As part of the committee negotiations, the more than $2 million Gov. John Baldacci had placed in the budget for spending on a bond package was removed, but not spent. On Monday, the Appropriations Committee is schedule to hold a public hearing on the pair of bond proposals put forth by both Democratic leadership, for about $99 million in borrowing, and Baldacci, who proposed a $79 million package. Republican leadership has remained cool to the prospect of borrowing more at this stage in the budget cycle.
Proposals from both the Democrats and Baldacci include more than $20 million to purchase the Montreal, Maine and Atlantic rail line that leads to Aroostook County and improvements in the rail infrastructure in Auburn and Lewiston, among other things.
The environment was the unofficial theme of events at the State House last week, with Gov. John Baldacci signing a new law aimed at keeping the air in Acadia National Park clean and representatives of Maine’s wind power industry holding a press conference, among other events.
On Saturday, the dome of the State House was darkened for an hour to support the World Wildlife Fund’s “Earth Hour 2010.” Many organizations and businesses around the world participated in the event, which was aimed at bolstering awareness about the importance of energy conservation.

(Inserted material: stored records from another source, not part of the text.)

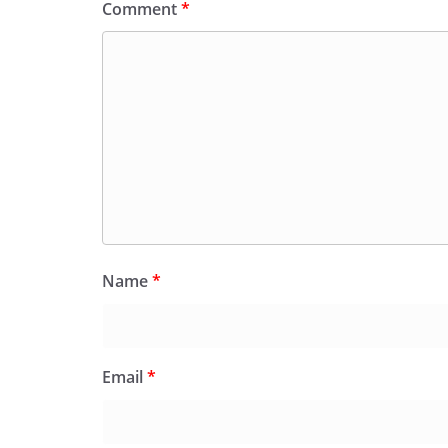
Comment
*
Name
*
Email
*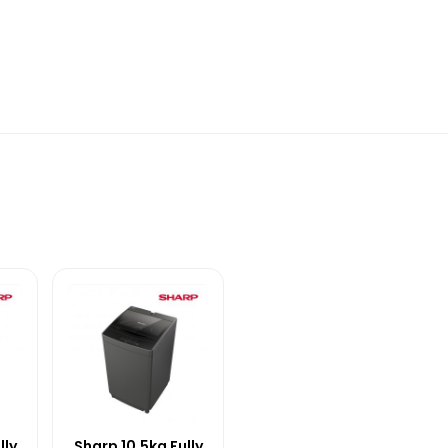
lly
Sharp 10.5kg Fully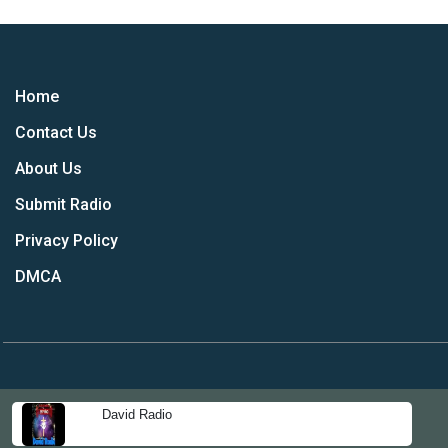
Home
Contact Us
About Us
Submit Radio
Privacy Policy
DMCA
David Radio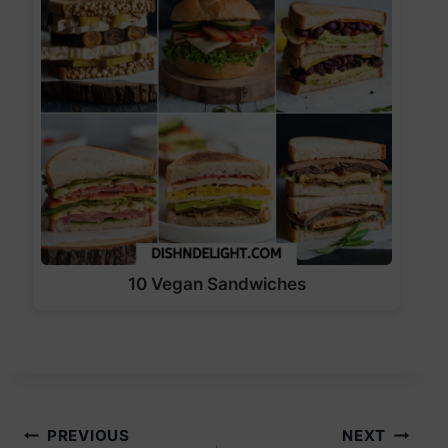
10 Vegan Sandwiches
Post
PREVIOUS
NEXT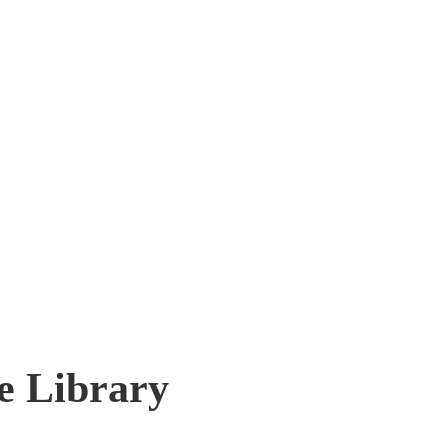
e Library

“We are darkening the dome to symbolize the importance of energy conservation and to honor Earth Hour, but we have taken several concrete measures to reduce our own carbon footprint here at the State House,” said Rep. John Piotti, D-Unity, in a release. “The Legislature has worked to pass numerous bills encouraging Maine families and businesses to conserve energy. It only makes sense that we would do so in our facilities as well.”

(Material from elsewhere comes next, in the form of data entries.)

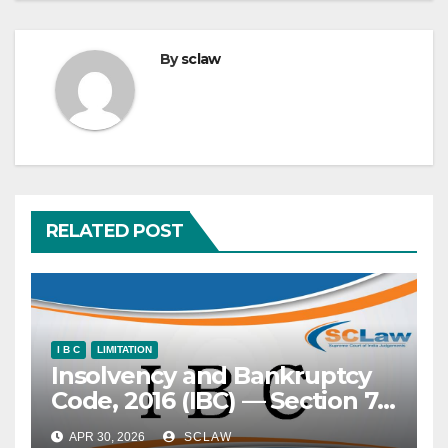
By
sclaw
RELATED POST
I B C
LIMITATION
Insolvency and Bankruptcy
Code, 2016 (IBC) — Section 7
— Application under —
APR 30, 2026
SCLAW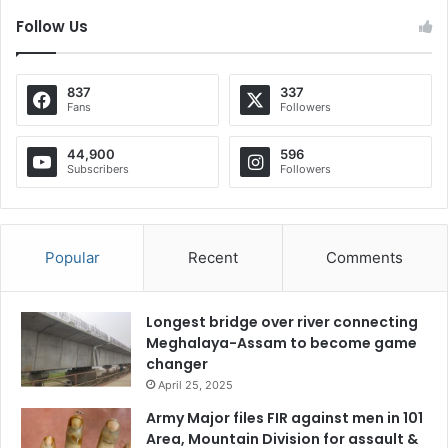
Follow Us
837
337
Fans
Followers
44,900
596
Subscribers
Followers
Popular
Recent
Comments
Longest bridge over river connecting
Meghalaya-Assam to become game
changer
April 25, 2025
Army Major files FIR against men in 101
Area, Mountain Division for assault &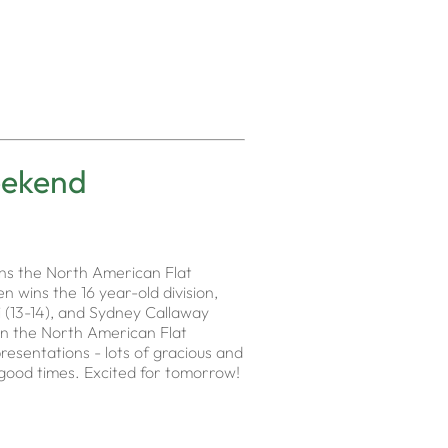
eekend
ins the North American Flat
n wins the 16 year-old division,
li (13-14), and Sydney Callaway
 in the North American Flat
resentations - lots of gracious and
l good times. Excited for tomorrow!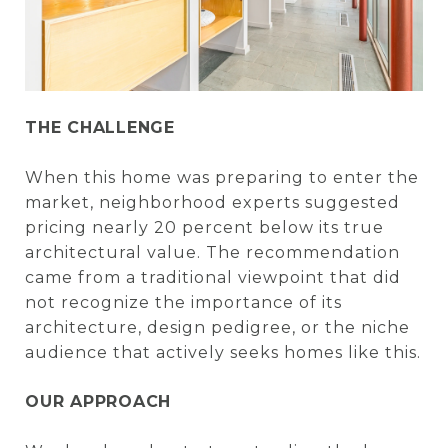
THE CHALLENGE
When this home was preparing to enter the
market, neighborhood experts suggested
pricing nearly 20 percent below its true
architectural value. The recommendation
came from a traditional viewpoint that did
not recognize the importance of its
architecture, design pedigree, or the niche
audience that actively seeks homes like this.
OUR APPROACH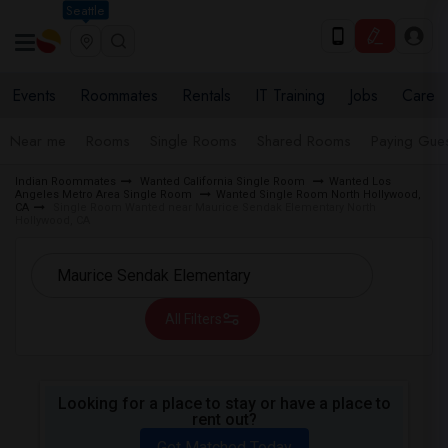
Seattle
Events
Roommates
Rentals
IT Training
Jobs
Care
Near me
Rooms
Single Rooms
Shared Rooms
Paying Gues
Indian Roommates
Wanted California Single Room
Wanted Los
Angeles Metro Area Single Room
Wanted Single Room North Hollywood,
CA
Single Room Wanted near Maurice Sendak Elementary North
Hollywood, CA
All Filters
Looking for a place to stay or have a place to
rent out?
Get Matched Today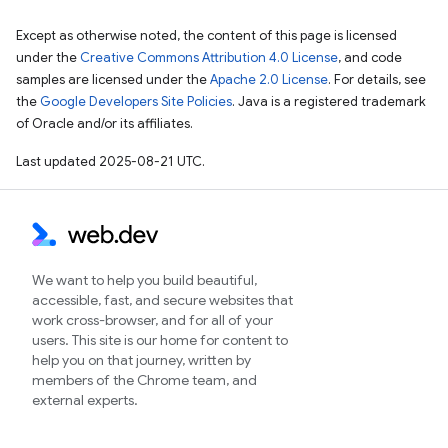
Except as otherwise noted, the content of this page is licensed
under the
Creative Commons Attribution 4.0 License
, and code
samples are licensed under the
Apache 2.0 License
. For details, see
the
Google Developers Site Policies
. Java is a registered trademark
of Oracle and/or its affiliates.
Last updated 2025-08-21 UTC.
We want to help you build beautiful,
accessible, fast, and secure websites that
work cross-browser, and for all of your
users. This site is our home for content to
help you on that journey, written by
members of the Chrome team, and
external experts.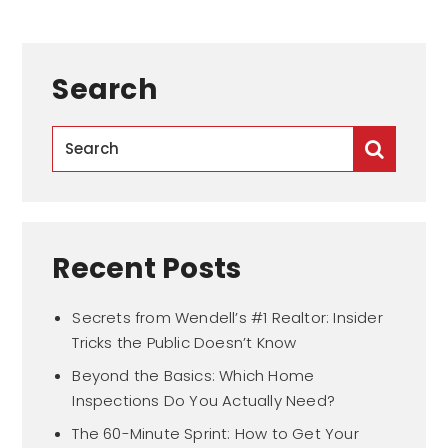
Search
Recent Posts
Secrets from Wendell’s #1 Realtor: Insider
Tricks the Public Doesn’t Know
Beyond the Basics: Which Home
Inspections Do You Actually Need?
The 60-Minute Sprint: How to Get Your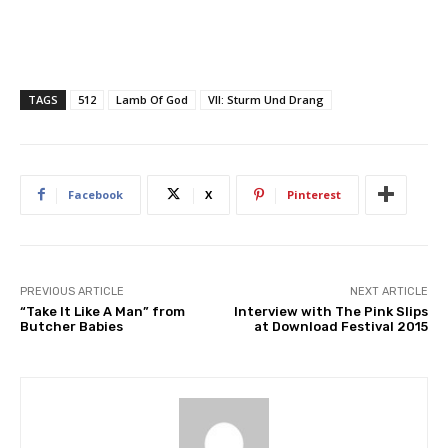
TAGS
512
Lamb Of God
VII: Sturm Und Drang
Facebook
X
Pinterest
PREVIOUS ARTICLE
NEXT ARTICLE
“Take It Like A Man” from
Interview with The Pink Slips
Butcher Babies
at Download Festival 2015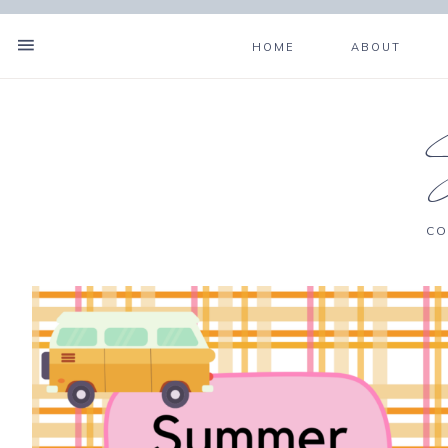
HOME
ABOUT
CO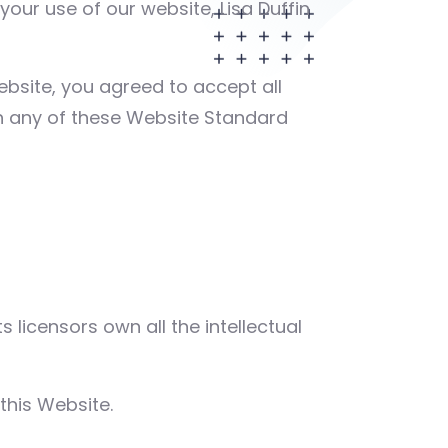
ur use of our website, Lisa Duffin
Website, you agreed to accept all
th any of these Website Standard
 licensors own all the intellectual
this Website.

Piotti is the House Majority leader and chairs the Facilities Committee for the Legislative Council, which granted the request from Rep. Elsie Flemmings, D-Bar Harbor, for the dome to go dark.
Earth Hour started in 2007 in Sydney, Australia, when 2.2 million homes and businesses turned their lights off for one hour to make their stand against climate change, according to the release.
Maine lawmakers passed a resolution last week asking federal lawmakers to increase the availability of ethanol-free gasoline, as a result of complaints from Mainers about the toll it takes on some motors.
“Ethanol is very corrosive in older fuel systems, and if it is run in an engine that wasn’t designed to use it, engine stoppage can occur,” said Sen. Lisa Marrache, D-Waterville, in a press release.
An earlier attempt to amend state laws to allow for more access to ethanol-free fuel was refined to become a resolution, and Marrache and Rep. Meredith Strang Burgess, R-Cumberland, co-sponsored the measure.
Federal law requires that 10 percent of motor fuel be renewable and the only renewable fuel available in Maine is ethanol, according to the release. The state resolution asks Congress to grant exemptions to this law.
Strang Burgess criticized other impacts of ethanol-based fuel.
“The economics of ethanol cannot be justified. It is 30 percent less efficient than gasoline, so it drives down your mileage, forcing people to buy more fuel,” said Strang Burgess in the release. “It takes 450 pounds of corn to produce the ethanol to fill one SUV tank. Incredibly, it takes at least one gallon of fossil fuel — oil and natural gas — to produce one gallon of ethanol.”